──────── RECORDS FOR THE EXERCISE

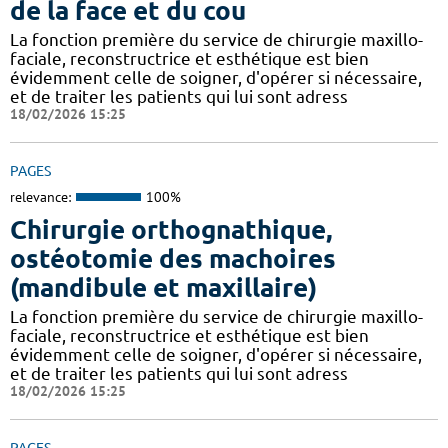
de la face et du cou
La fonction première du service de chirurgie maxillo-
faciale, reconstructrice et esthétique est bien
évidemment celle de soigner, d'opérer si nécessaire,
et de traiter les patients qui lui sont adress
18/02/2026 15:25
PAGES
relevance:
100%
Chirurgie orthognathique,
ostéotomie des machoires
(mandibule et maxillaire)
La fonction première du service de chirurgie maxillo-
faciale, reconstructrice et esthétique est bien
évidemment celle de soigner, d'opérer si nécessaire,
et de traiter les patients qui lui sont adress
18/02/2026 15:25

────────────────

* REQUIRED ACTION *
Any picture in the data is to be skipped, while each line is returned exactly as written.

* OUTPUT FOR THIS TASK *
de la face et du cou
La fonction première du service de chirurgie maxillo-
faciale, reconstructrice et esthétique est bien
évidemment celle de soigner, d'opérer si nécessaire,
et de traiter les patients qui lui sont adress
18/02/2026 15:25
PAGES
relevance:
100%
Chirurgie orthognathique,
ostéotomie des machoires
(mandibule et maxillaire)
La fonction première du service de chirurgie maxillo-
faciale, reconstructrice et esthétique est bien
évidemment celle de soigner, d'opérer si nécessaire,
et de traiter les patients qui lui sont adress
18/02/2026 15:25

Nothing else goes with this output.